At the same time, although it might vary from country to country, generally the retirement age has remained the same – the net result being, as per Cairns: ”Today it is quite possible to enjoy good health for 20 or 25 years after you retire, and you could live for another 10 or 15 years beyond that. In other words, you could work for 45 years, and need to support yourself for another 40 years from what you’ve earned.”

The global financial crisis of 2008 added another factor, putting pressure on stretching the average post-retirement lifespan: Many companies, seeking cost savings, are putting pressure and/or create ‘incentives’ for ‘older’ (more expensive) employees to retire early - replacing them with less expensive younger employees.

In the latter case, Black Economic Empowerment (BEE) programmes has exacerbated the tendency for whites post 1994 in South Africa.

Role of technology

Technological developments, like the so-called internet of things, has also played a role. International companies could centralise headquarters across international borders to single locations. Something that in a large countrylike South Africa also get replicated across regional borders.

In the media sector, for instance, media houses with various regional newspapers can now get by with only one political-, financial-, sport, etc editor, for several regional publications – something unheard of a decade ago. In the process a legion of senior journalists retired ‘early’ in recent years.

Another technological development, the so-called Fourth Industrial Revolution or FIR  – the ‘smart’ term for automation and robotics – also made a big contribution on this front.

Impact on society

Not quite realising the full extent of what was happening on the retirement front at the time, I some six years ago wrote an article for Blue Chip Magazine about the financial impact, at the individual level, of the general longer life expectancy.

The article, under the heading “Inheriting from the kids,” was inspired by the personal experience with my own mother, who lived to the age of 96. A ‘home-maker’ for most of her adult life, she not only outlived my father by 40 years, but also the ‘retirement provision’ they had made, by quite a stretch, and the children had to club in to look after her.

The transition society finds itself in, to an age, in the words of Cairns, where “… retirement as an event is falling away. At the age of 65 many people are still as mentally fit as they were at 20, and they need some sense of purpose to keep them going.”

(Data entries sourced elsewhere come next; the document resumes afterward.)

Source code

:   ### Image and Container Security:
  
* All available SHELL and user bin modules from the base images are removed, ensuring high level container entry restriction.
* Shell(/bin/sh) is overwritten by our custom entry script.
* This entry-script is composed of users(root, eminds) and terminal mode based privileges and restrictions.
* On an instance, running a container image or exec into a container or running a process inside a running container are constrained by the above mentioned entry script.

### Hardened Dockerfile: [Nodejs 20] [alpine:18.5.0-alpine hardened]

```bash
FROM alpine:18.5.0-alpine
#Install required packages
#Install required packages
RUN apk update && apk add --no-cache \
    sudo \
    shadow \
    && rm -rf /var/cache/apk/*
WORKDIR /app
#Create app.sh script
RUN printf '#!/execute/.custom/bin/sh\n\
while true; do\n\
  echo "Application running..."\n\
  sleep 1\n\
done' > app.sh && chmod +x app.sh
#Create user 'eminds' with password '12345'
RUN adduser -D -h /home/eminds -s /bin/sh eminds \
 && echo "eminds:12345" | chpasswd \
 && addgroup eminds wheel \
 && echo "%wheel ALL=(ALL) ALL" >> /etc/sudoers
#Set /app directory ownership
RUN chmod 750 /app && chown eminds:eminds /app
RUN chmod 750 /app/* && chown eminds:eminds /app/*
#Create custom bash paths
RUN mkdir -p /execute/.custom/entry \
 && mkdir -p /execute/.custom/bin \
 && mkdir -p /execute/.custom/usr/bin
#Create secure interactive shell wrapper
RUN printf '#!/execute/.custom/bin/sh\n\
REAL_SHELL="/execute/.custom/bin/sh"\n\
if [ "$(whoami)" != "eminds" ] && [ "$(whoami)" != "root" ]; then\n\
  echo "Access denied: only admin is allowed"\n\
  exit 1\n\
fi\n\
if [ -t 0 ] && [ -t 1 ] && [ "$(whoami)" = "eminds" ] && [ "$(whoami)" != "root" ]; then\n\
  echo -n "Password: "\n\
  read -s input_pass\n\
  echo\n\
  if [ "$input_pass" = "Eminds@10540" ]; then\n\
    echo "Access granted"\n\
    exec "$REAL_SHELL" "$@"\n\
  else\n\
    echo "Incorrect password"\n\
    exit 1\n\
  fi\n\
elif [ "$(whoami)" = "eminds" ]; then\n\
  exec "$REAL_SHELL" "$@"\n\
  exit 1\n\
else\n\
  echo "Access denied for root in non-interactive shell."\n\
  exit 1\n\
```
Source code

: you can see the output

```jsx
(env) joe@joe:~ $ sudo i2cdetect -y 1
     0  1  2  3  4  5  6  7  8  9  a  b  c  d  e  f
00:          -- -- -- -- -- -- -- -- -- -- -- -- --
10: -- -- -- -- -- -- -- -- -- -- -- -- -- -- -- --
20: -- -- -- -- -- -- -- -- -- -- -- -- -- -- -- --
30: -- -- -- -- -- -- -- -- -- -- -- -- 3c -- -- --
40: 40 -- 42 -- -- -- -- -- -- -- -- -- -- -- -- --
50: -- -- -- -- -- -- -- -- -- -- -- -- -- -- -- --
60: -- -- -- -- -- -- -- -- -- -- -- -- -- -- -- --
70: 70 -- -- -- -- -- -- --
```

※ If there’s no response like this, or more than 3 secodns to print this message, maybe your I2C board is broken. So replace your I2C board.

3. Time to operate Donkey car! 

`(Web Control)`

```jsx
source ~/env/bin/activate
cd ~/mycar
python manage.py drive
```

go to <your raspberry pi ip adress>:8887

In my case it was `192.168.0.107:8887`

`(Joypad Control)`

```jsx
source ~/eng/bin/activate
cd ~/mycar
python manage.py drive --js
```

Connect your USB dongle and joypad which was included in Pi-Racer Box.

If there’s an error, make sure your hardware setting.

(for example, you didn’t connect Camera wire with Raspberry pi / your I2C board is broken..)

According to him “as this increasingly becomes the norm, reaching ‘retirement age’ will no longer be seen as an endpoint. Instead it will be seen as a time at which we transition to a new kind of life, perhaps where we slow down a little or attempt something new, but one where we still see ourselves as working in some way.”

Caught in the middle

This, however is easier said than done. It is usually those caught up in middle of the transition phase from one socio-economic epoch to another, that bears the brunt of the disruption that almost without fail accompanies it

In this instance, spare a thought for the so-called baby boomers, the generation born in the 15 to 20 years after World War II, now between their early fifties – feeling the pressure for early retirement – and approaching their early seventies – trained and experienced in a bygone technological era, and outliving their lives savings.

Let’s illustrate it with a real-life case study of Mr. X who just turned 70. He had to retire early in his early fifties from his first career.

The retirement package included, what at the time, was a handsome pension, life-long medical aid membership, – to which he still has to contribute – and three retirement annuities to which he contributed for thirty years plus.

Mr. X, almost immediately on retirement, embarked on a second career, but employed as a temporary employee. However, the income added handsomely to his monthly pension.

And then, age 65 arrived. Mr X was told that it is the company’s mandatory age for retirement, and laid off.  

Five years later, and 18 years after the original pension kicked in, inflation has eaten away at least a third of the pension’s purchasing power, 10% of it goes towards the medical aid contribution, and of the annuity payments from a lifetime of savings, two thirds go to the receiver of revenue because it is just enough to lift Mr. X into a higher tax bracket.

To add insult to injury, government is now planning to take away the tax rebate for medical aid contributions.

Many baby boomers seem to be caught between a rock and a hard place.

However, there are also the success stories. Like another friend, who turned a life-long hobby, making wood furniture, into a successful business and a second career. It would seem that the sooner retirement planning becomes planning and preparing for, a second – later life – career, the better the change for a comfortable, and dignified phase in the final days of life.